Es bestehe daher keine Bedenken gegen die Zulässigkeit des Einwands der mangelnden Fälligkeit angesichts der im bekämpften Beschluss getroffenen Feststellungen über die nicht behobenen Mängel.
Davon ausgehend besteht aber kein Rücktrittsrecht des Wohnungseigentumsorganisators, was wiederum die Voraussetzung für ein Vorgehen nach § 24 Abs 4 WEG ist. Die Fassung eines Beschlusses über einen Rückstand mit "0" kommt ebensowenig wie im Verfahren nach § 33 Abs 2 und 3 MRG in Betracht, sondern ist diesfalls mit Abweisung der Klage vorzugehen (vgl Würth/Zingher, Miet- und WohnR20, Rz 31 zu § 33 MRG).
Dass Vereinbarungen, die das Recht des Wohnungseigentumsbewerbers über die Geltendmachung von Gewährleistungs- oder Preisminderungsansprüchen einschränken, nach § 24 Abs 1 Z 4 WEG unzulässig sind, haben bereits die Vorinstanzen zutreffend erkannt.
Im Ergebnis war daher mit einer ersatzlosen Aufhebung des Beschlusses gemäß § 24 Abs 4 WEG vorzugehen, ohne dass die vom Rekursgericht aufgetragenen Verfahrensergänzungen durchzuführen wären, weil es auf die Höhe des Preisminderungsanspruches nach den obigen Ausführungen nicht ankommt. Insofern war das Rechtsmittel der Klägerin auch berechtigt.
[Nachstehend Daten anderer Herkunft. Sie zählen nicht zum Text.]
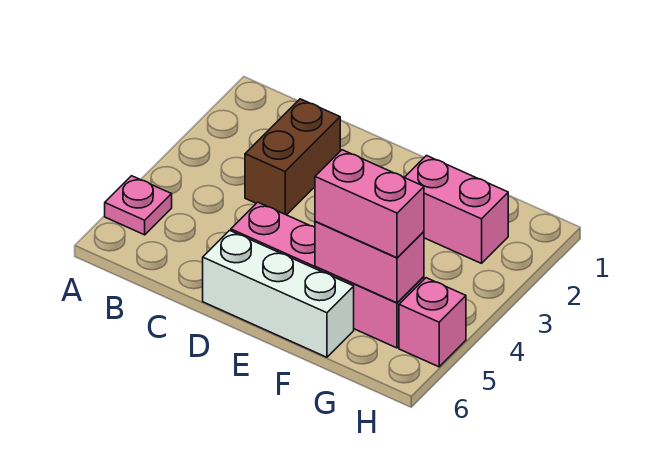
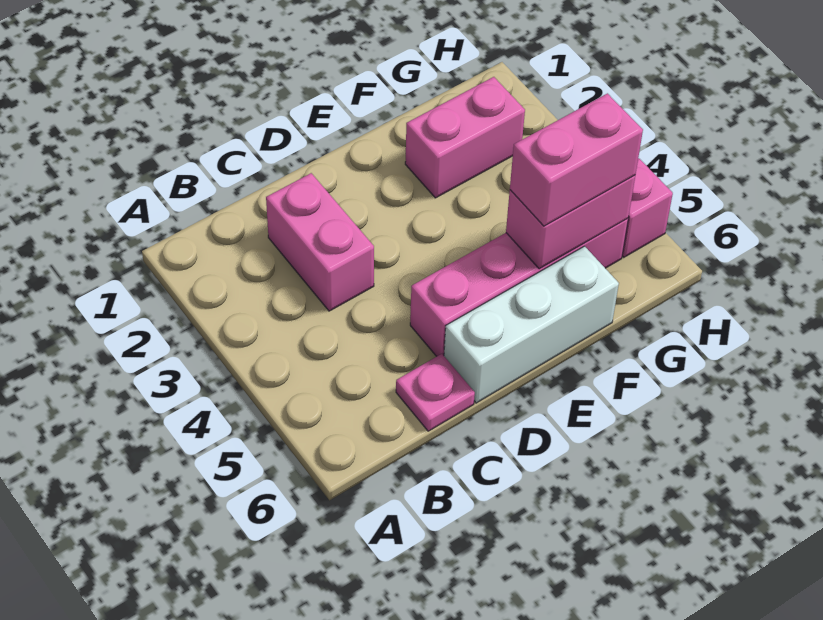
pink 1x1 plate [105,176,172,235] -> pink 1x1 plate moved to [396,354,475,431]
brown 1x2 brick [245,99,340,215] -> pink 1x2 brick [266,173,374,311]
Im Rekursverfahren gegen Aufhebungsbeschlüsse gilt das Verbot der reformatio in peius nicht (vgl Kodek in Rechberger Rz 5 zu § 519 ZPO), was sinngemäß auch im Fall des § 527 Abs 2 ZPO zu gelten hat.
In Anbetracht dessen, dass bisher keine Sachentscheidung vorliegt, ist dem Obersten Gerichtshof allerdings die Entscheidung in der Sache selbst verwehrt.
Die Kostenentscheidung gründet sich auf § 52 ZPO.